It doesn’t take a long walk into the woods to find inspiration — especially in Spring with the Trillium blooming — hundreds of them! And each one unique.

I’ve been grabbing my camera to record favorites — close-up, and from every angle — in sunlight, in the rain.

Then took some inside where I could create dramatic lighting…

I found one so sweet, with it’s leaves curling up instead of laying flat….

…and HAD to make a sketch right there in the forest, so I grabbed my pencil and found a log, almost dry, to perch on. Naturally, it started to rain again before finishing, but I kept on drawing.

Here’s the sketch… in a Pentalic Aqua Journal made for watercolor (another local product) — though not realizing, this was drawn on the coversheet instead of the watercolor paper underneath!

Back inside, I drew another on 12 x 12 inch watercolor paper that I will attach to a cradled panel, using this sketch as reference. The fun part will be using expressive color when I paint…

A couple of “special effects” can be used in conjunction with watercolor paint to create interesting texture. I am using them on the Cradled Panels by American Easel.

KROMA Crackle, comes in a tube.

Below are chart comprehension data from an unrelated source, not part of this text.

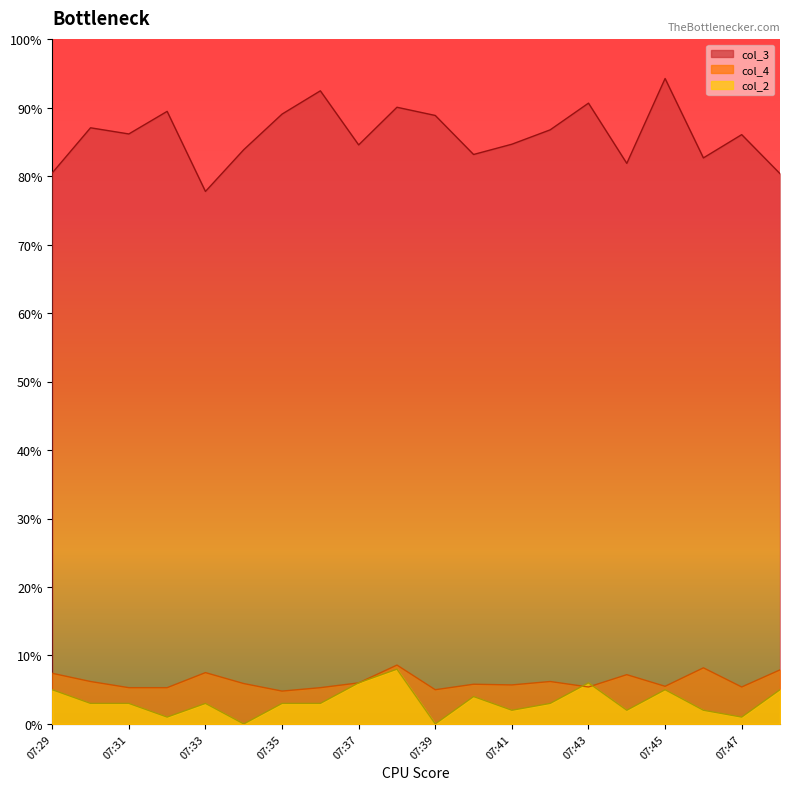

Which category has the lowest value in the col_2 series?

07:34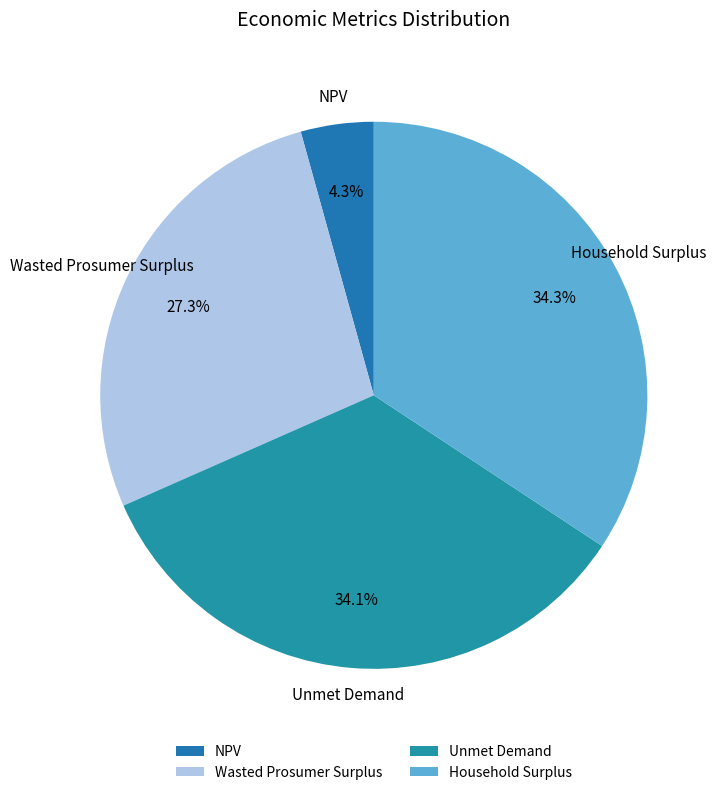

To the nearest percent, what is the average slice percentage?

25%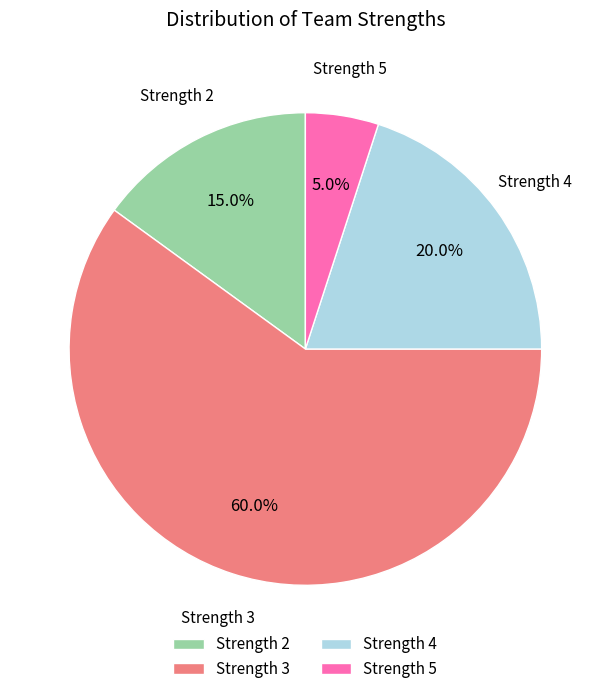

Do Strength 2 and Strength 3 together represent more than half of the pie?

Yes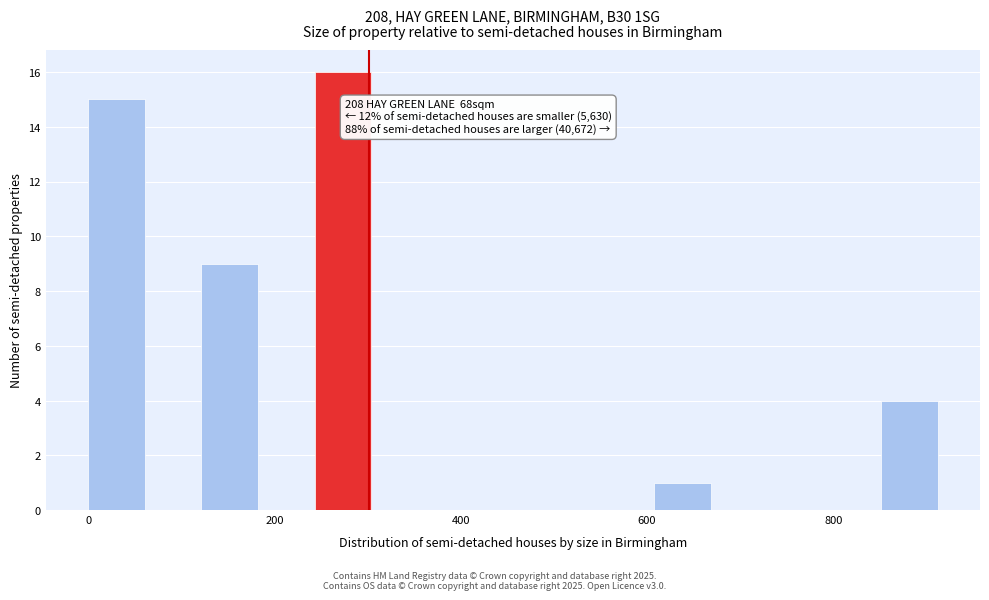

Read against the x-axis, roughly where is the centre of the tallest bar?

280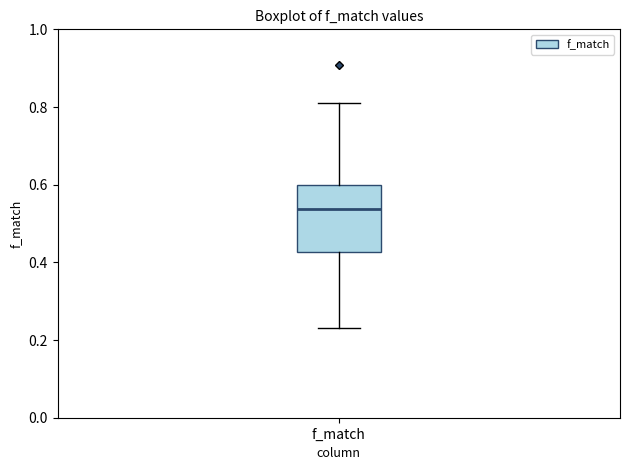

Where does the median line of the box for f_match sit on the y-axis? The values are not printed on the chart, so give them approximately, as read against the axis.

0.54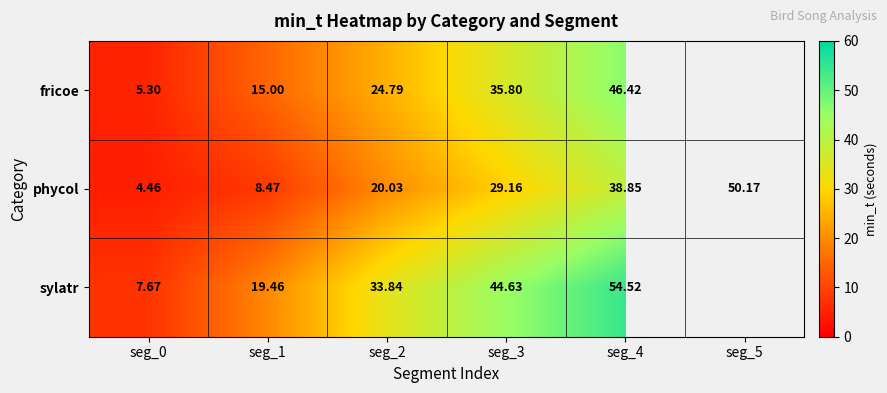

At how many categories does at least one series exceed 10?

5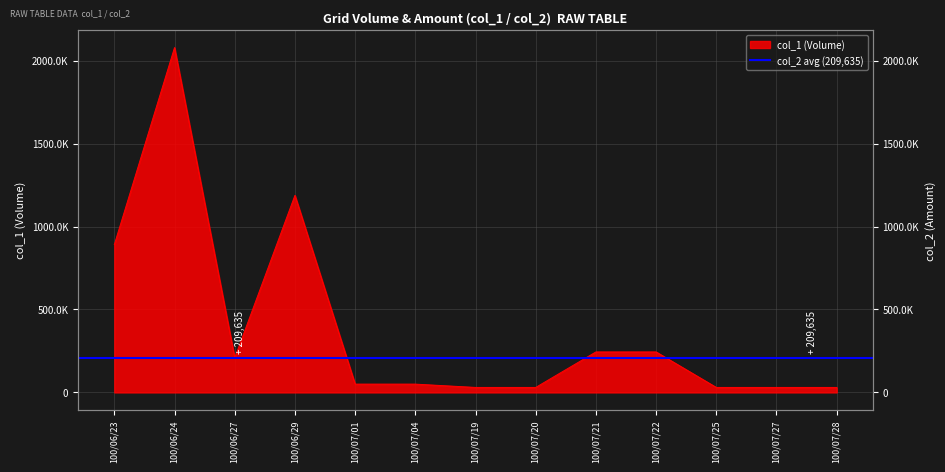

Reading left to right, what are all the values shown in this chart?

100/06/23=891000	100/06/24=2079000	100/06/27=208000	100/06/29=1188000	100/07/01=50000	100/07/04=50000	100/07/19=30000	100/07/20=30000	100/07/21=244000	100/07/22=244000	100/07/25=30000	100/07/27=30000	100/07/28=30000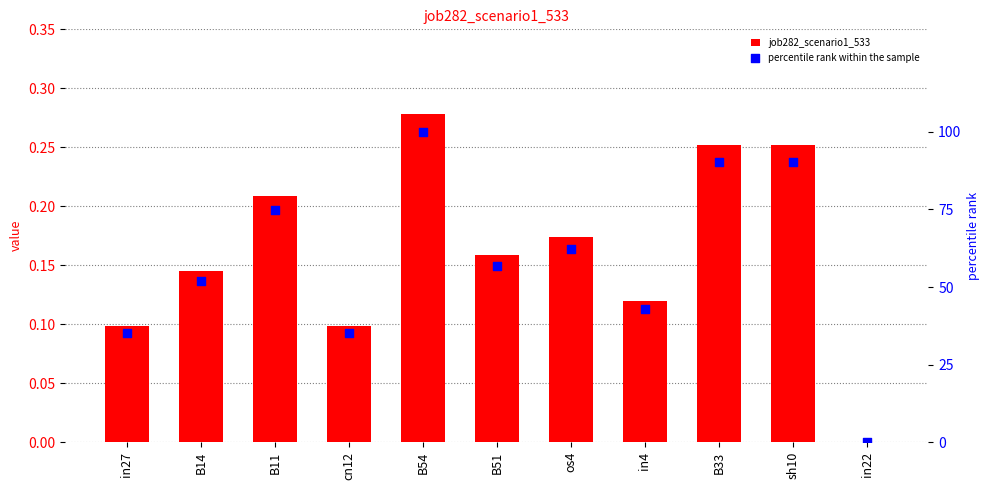

What are all the series names shown in the legend?

job282_scenario1_533, percentile rank within the sample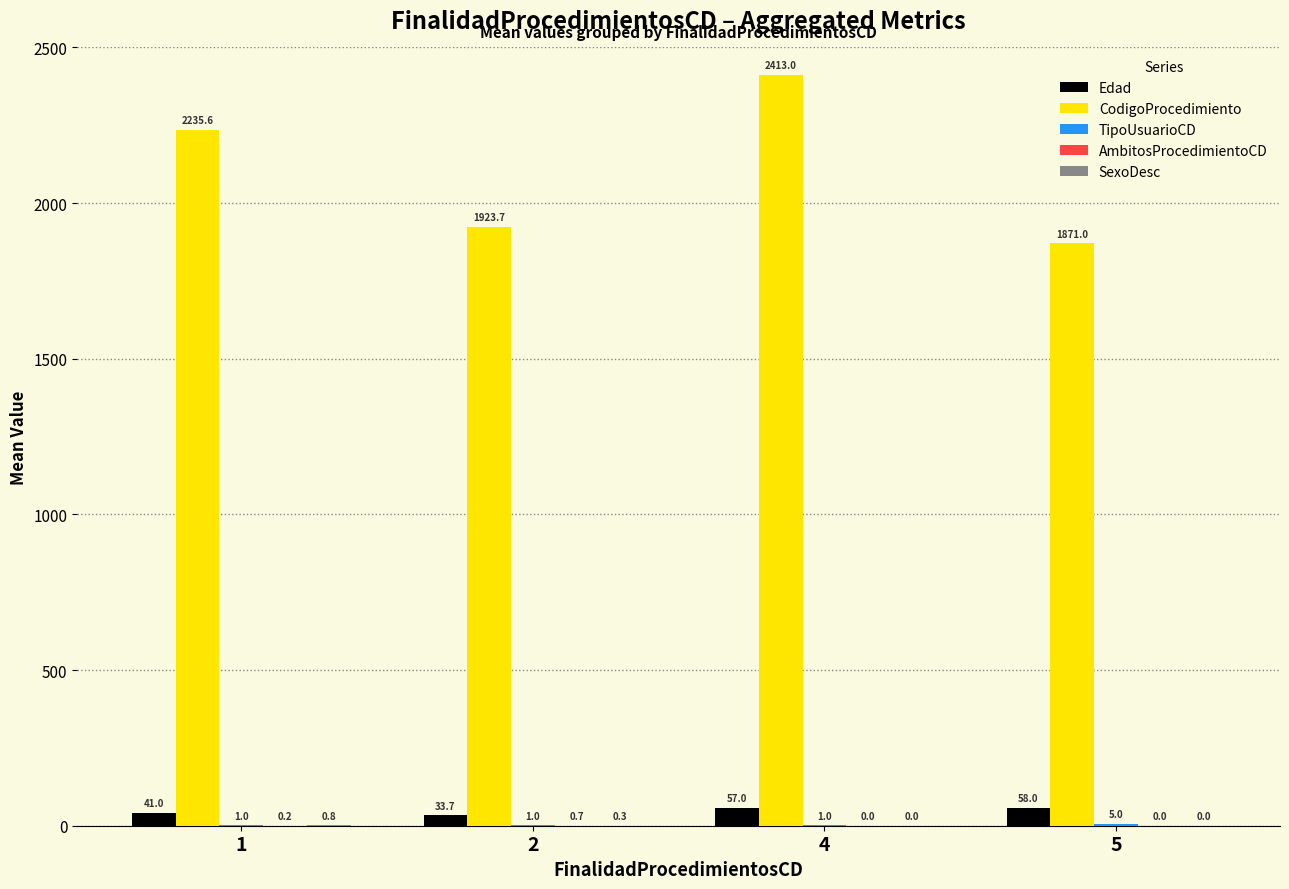

What is the sum of all Edad values?

189.7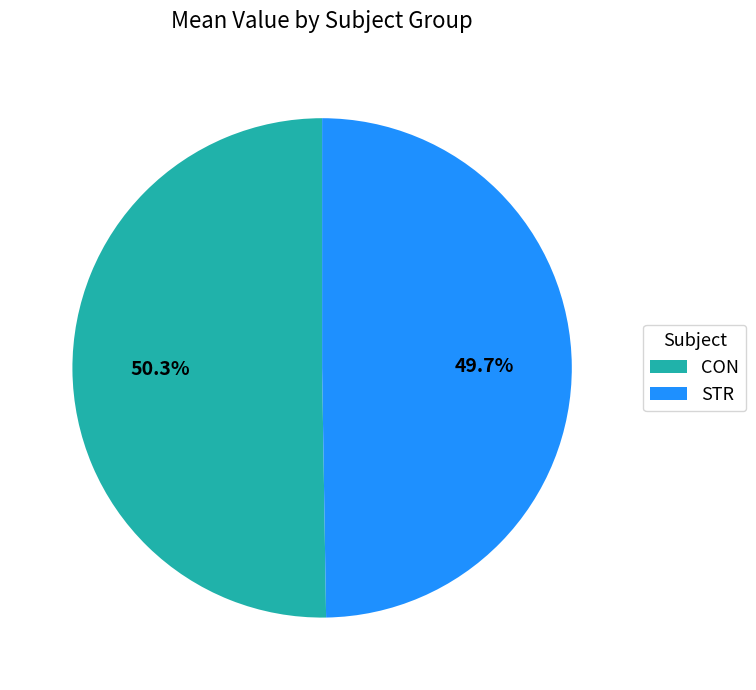

What is the smallest slice in the pie chart?

STR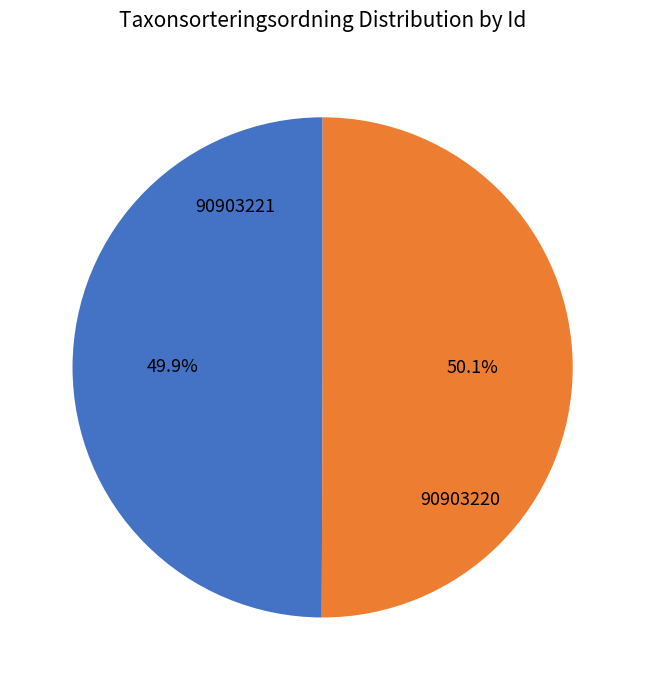

Is there a majority slice in this chart?

Yes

It’s a new product made by a company in Vancouver BC. An actual sample of it is applied to the label.

I decided to make a rose, here’s the sketch this piece is loosely based on:

Here I’ve painted the background watercolor on paper. The reflection in this photo makes it appear whitish, but out of the tube it’s entirely translucent.

Here it is beginning to dry. It turns white when it dries and becomes much flatter. The size of the crackles are in proportion to the thickness of the application. It will take several days to dry completely!

While durable, it is also subject to flaking off watercolor paper if handled… so no handling until it is fully cured. In this detail you can see that a few pieces have flaked off.

I then sealed with the Golden Top Coat with UVLS to further bond it to the surface.

Here’s the finished piece before trimming the edges.


For very sculptural texture… try Fiber Paste, made by Golden. You can lift it into peaks or spread it with a palette knife.

Here’s the initial drawing from my sketchbook.


First I spread Fibre Paste onto a 4-inch cradled panel with a palette knife.  I used ferns and leaves to press into the stuff then lifted them up — with the exception of the heart shped leaf, bottom right, which I left adhered to the Fiber Paste. After it completely dried, I coated it all with a mix of absorbent Ground / Watercolor Ground to accept watercolor paint, then penciled in the drawing, below.